##### Bereitgestellter Auszug #####
Kann man sagen, dass Konformismus eine Art Sekundärtrieb ist, dem sich niemand entziehen kann?

Heinzlmaier: Ich würde nicht von einem Sekundärtrieb sprechen. Konformismus ist das, was unsere Bildungsinstitutionen, was unsere ganze Kultur des Zusammenlebens heute von uns verlangt. Der wichtigste Trieb des Menschen ist der Trieb nach persönlichem Nutzen. Man will das Leben möglichst lustvoll erleben. Der Konformismus belohnt diesen Trieb in diesem System. Wer sich konform verhält, wird belohnt. Deshalb verhalten sich die Menschen konform. Früher hat man oft gesagt, dass man sich abweichende Charaktere sucht. Oder Rebellen, Innovatoren, Menschen die die Realität gegen den Strich bürsten. Das ist vorbei. Heute haben wir ein Schul- und Universitätssystem und auch eine Arbeitswelt, in der Anpassung belohnt wird. Da ist es doch klar, dass sich die Leute anpassen. Der Mensch ist aufgrund der gesellschaftlichen Verhältnisse so, wie er ist.

Wenn man die Jugend befragt, gibt es aber ein anderes Bild: Viele sagen der Job sei nur Mittel zum Zweck. Und ganz oben auf der Agenda der Jugend stehe Chancengleichheit. Das klingt eher nicht danach, nur auf den eigenen Vorteil bedacht zu sein, oder?
##### Einträge zur Aufgabe #####
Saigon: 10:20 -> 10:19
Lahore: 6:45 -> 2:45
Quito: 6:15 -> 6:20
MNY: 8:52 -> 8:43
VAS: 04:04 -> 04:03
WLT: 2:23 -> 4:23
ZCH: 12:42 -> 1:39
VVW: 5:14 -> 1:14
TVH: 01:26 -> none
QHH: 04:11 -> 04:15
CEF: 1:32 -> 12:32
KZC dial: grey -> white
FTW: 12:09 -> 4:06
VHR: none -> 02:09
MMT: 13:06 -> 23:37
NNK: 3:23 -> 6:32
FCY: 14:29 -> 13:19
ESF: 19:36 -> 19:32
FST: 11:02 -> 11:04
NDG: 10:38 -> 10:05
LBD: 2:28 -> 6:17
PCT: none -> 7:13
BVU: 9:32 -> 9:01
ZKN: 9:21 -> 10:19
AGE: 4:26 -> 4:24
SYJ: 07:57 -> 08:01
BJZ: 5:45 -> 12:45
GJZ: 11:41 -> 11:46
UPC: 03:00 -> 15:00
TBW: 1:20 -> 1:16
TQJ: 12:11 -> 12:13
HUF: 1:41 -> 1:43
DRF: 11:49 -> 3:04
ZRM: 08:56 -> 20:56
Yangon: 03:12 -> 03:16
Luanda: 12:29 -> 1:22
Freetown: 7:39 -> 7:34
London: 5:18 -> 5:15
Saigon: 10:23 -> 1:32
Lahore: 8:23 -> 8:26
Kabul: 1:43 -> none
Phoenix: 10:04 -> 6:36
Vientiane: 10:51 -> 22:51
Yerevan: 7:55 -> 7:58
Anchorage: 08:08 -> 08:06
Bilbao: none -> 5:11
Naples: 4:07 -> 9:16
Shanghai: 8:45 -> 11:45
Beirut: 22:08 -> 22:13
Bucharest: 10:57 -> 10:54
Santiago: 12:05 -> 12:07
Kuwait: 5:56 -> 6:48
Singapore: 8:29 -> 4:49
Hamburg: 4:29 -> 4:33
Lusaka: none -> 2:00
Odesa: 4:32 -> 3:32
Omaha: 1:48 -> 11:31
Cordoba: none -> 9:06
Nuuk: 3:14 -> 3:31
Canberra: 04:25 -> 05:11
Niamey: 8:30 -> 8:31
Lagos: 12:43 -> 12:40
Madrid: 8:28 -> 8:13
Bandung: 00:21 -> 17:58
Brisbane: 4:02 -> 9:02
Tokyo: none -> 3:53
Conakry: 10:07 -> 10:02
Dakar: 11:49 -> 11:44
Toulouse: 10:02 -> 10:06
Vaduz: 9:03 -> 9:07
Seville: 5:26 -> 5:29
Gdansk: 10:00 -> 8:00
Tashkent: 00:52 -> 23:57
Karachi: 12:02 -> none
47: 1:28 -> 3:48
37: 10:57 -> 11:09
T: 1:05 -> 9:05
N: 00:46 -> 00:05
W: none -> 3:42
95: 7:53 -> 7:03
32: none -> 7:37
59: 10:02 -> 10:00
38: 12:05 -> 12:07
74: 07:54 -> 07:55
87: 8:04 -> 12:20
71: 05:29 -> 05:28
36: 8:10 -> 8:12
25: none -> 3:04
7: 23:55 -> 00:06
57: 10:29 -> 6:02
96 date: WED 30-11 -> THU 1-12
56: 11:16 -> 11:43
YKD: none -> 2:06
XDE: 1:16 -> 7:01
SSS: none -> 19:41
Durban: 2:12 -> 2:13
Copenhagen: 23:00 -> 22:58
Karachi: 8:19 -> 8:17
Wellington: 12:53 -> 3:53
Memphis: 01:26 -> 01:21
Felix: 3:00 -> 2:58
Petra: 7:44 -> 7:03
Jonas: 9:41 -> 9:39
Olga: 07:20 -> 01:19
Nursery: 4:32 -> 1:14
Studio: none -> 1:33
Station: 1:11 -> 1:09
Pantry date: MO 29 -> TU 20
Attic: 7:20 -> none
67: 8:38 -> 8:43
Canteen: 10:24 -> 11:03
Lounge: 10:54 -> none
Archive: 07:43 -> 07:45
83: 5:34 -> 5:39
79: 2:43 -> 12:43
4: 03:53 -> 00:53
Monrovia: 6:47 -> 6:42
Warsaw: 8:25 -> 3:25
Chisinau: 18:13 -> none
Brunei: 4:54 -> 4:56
#####
Erklärtes Ziel 1 ▸
Beantworte diese Fragen zum Interviewauszug:
(a) Welchen Trieb bezeichnet Heinzlmaier als den wichtigsten Trieb des Menschen?
(b) Was wird laut Heinzlmaier im heutigen Schul- und Universitätssystem und in der Arbeitswelt belohnt?
(c) Was steht laut der letzten Frage ganz oben auf der Agenda der Jugend?
Erklärtes Ziel 2 ▸
Schreib die Einträge wortgetreu ab, beginnend mit dem ersten Eintrag und endend mit der Zeile, die „Shanghai: 8:45 -> 11:45“ enthält.
Die Einträge stehen in keinem Zusammenhang mit dem Interviewauszug.

Schriftliche Antwort 1 ▸
(a) Den Trieb nach persönlichem Nutzen.
(b) Anpassung.
(c) Chancengleichheit.

Schriftliche Antwort 2 ▸
Saigon: 10:20 -> 10:19
Lahore: 6:45 -> 2:45
Quito: 6:15 -> 6:20
MNY: 8:52 -> 8:43
VAS: 04:04 -> 04:03
WLT: 2:23 -> 4:23
ZCH: 12:42 -> 1:39
VVW: 5:14 -> 1:14
TVH: 01:26 -> none
QHH: 04:11 -> 04:15
CEF: 1:32 -> 12:32
KZC dial: grey -> white
FTW: 12:09 -> 4:06
VHR: none -> 02:09
MMT: 13:06 -> 23:37
NNK: 3:23 -> 6:32
FCY: 14:29 -> 13:19
ESF: 19:36 -> 19:32
FST: 11:02 -> 11:04
NDG: 10:38 -> 10:05
LBD: 2:28 -> 6:17
PCT: none -> 7:13
BVU: 9:32 -> 9:01
ZKN: 9:21 -> 10:19
AGE: 4:26 -> 4:24
SYJ: 07:57 -> 08:01
BJZ: 5:45 -> 12:45
GJZ: 11:41 -> 11:46
UPC: 03:00 -> 15:00
TBW: 1:20 -> 1:16
TQJ: 12:11 -> 12:13
HUF: 1:41 -> 1:43
DRF: 11:49 -> 3:04
ZRM: 08:56 -> 20:56
Yangon: 03:12 -> 03:16
Luanda: 12:29 -> 1:22
Freetown: 7:39 -> 7:34
London: 5:18 -> 5:15
Saigon: 10:23 -> 1:32
Lahore: 8:23 -> 8:26
Kabul: 1:43 -> none
Phoenix: 10:04 -> 6:36
Vientiane: 10:51 -> 22:51
Yerevan: 7:55 -> 7:58
Anchorage: 08:08 -> 08:06
Bilbao: none -> 5:11
Naples: 4:07 -> 9:16
Shanghai: 8:45 -> 11:45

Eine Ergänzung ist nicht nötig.